What you are asked to do: Extract, unchanged, each line of the listing below from its first line through the line that contains "Table 5. The", inclusive, and nothing else.

Input records:
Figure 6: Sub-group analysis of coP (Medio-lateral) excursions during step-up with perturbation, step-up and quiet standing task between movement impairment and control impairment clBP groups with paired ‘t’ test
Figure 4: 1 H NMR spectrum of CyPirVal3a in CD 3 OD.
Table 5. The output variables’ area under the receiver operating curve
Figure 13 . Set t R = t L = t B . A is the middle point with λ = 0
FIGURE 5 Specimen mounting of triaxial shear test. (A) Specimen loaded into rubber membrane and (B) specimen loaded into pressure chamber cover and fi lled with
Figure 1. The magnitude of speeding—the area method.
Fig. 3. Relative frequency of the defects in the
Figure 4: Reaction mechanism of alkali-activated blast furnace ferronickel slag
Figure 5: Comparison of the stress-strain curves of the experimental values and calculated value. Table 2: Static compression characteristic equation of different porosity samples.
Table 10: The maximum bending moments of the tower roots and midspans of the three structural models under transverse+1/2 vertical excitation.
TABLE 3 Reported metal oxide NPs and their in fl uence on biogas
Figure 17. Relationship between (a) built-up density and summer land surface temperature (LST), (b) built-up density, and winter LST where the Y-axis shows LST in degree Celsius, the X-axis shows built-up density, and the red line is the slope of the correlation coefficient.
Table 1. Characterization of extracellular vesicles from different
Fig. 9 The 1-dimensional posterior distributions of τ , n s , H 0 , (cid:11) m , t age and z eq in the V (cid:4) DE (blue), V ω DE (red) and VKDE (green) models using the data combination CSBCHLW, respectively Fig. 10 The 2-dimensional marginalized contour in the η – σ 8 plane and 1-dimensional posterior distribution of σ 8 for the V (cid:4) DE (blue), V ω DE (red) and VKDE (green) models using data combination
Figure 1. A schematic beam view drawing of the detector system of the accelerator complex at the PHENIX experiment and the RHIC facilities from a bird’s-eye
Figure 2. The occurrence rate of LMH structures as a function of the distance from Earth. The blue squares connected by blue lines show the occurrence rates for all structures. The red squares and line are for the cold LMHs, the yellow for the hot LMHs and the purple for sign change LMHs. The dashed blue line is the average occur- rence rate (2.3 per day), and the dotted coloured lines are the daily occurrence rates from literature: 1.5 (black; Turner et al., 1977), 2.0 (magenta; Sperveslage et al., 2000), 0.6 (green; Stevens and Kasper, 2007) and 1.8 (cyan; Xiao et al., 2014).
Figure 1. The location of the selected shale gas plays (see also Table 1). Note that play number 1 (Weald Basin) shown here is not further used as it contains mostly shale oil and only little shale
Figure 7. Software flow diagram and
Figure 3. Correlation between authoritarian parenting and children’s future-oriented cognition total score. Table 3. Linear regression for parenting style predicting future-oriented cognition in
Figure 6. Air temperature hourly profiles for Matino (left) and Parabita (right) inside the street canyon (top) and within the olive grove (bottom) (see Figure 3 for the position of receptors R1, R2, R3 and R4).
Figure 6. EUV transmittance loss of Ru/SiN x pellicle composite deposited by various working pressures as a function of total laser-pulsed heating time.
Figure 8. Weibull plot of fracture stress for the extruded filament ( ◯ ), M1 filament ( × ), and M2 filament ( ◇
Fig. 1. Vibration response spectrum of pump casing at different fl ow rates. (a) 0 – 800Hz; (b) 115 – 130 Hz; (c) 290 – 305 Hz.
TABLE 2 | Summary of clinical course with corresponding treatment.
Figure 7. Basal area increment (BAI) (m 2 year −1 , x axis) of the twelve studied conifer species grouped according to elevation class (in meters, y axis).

Your solution:
Figure 6: Sub-group analysis of coP (Medio-lateral) excursions during step-up with perturbation, step-up and quiet standing task between movement impairment and control impairment clBP groups with paired ‘t’ test
Figure 4: 1 H NMR spectrum of CyPirVal3a in CD 3 OD.
Table 5. The output variables’ area under the receiver operating curve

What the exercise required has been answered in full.